-- Given information follows --
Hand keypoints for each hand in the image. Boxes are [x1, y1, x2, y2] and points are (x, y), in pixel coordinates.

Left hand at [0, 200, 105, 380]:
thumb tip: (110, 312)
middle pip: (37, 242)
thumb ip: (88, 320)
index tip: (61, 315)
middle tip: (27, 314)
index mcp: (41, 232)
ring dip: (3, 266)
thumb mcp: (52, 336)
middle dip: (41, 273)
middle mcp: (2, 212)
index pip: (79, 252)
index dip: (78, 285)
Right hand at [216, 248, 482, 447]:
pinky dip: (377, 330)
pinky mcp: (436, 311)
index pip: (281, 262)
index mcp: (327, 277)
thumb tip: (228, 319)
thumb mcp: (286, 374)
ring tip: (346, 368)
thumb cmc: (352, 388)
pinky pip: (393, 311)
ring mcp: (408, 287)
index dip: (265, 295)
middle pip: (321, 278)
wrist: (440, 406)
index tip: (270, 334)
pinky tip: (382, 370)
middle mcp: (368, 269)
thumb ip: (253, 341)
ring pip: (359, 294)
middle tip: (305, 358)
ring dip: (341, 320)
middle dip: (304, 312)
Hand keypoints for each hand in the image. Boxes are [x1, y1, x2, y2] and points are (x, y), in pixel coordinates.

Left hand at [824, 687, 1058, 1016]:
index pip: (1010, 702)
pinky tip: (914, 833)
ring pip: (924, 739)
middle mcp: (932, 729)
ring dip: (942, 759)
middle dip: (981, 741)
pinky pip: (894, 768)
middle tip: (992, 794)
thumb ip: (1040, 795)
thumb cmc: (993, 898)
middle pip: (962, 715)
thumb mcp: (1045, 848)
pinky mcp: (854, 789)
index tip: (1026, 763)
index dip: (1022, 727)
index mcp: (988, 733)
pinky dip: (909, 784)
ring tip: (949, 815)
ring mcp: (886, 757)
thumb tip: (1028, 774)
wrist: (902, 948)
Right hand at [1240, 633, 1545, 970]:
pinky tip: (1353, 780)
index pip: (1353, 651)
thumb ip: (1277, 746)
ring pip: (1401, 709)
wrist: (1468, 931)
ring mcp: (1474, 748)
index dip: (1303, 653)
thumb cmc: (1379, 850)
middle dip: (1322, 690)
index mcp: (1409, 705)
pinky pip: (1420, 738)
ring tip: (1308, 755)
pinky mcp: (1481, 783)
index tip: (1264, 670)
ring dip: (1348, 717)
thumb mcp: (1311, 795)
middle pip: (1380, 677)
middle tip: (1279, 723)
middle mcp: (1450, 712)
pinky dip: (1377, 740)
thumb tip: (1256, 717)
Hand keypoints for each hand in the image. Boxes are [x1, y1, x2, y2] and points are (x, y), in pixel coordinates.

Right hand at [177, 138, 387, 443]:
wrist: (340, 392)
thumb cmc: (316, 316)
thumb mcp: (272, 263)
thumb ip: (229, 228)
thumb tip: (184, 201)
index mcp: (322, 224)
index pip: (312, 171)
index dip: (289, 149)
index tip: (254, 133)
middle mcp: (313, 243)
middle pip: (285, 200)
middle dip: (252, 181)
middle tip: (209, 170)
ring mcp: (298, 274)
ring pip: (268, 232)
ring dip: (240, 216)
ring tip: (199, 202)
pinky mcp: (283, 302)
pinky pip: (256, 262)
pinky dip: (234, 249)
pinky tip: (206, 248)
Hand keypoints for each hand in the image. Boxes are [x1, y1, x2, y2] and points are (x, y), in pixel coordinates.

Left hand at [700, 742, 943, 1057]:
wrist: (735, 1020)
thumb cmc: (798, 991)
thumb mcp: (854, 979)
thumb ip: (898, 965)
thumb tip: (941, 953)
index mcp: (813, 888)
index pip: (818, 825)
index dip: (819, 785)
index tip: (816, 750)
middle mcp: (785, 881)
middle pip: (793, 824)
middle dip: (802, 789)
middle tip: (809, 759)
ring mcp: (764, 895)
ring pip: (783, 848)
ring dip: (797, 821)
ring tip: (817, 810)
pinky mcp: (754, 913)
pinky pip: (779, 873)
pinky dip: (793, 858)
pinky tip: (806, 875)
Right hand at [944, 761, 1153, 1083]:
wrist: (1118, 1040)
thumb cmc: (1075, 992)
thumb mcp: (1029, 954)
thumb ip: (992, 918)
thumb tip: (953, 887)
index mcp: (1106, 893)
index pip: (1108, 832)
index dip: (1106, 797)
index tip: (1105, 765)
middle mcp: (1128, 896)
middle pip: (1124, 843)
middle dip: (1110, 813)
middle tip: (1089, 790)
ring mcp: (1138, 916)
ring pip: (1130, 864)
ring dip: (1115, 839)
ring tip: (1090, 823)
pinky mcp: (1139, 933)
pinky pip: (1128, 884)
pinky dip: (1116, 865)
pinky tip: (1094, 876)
-- Given information concluded --
Assigned task: Find every line above that contains the word "Left", and return each one.

Answer space:
Left hand at [0, 200, 105, 380]:
Left hand at [824, 687, 1058, 1016]:
Left hand at [700, 742, 943, 1057]:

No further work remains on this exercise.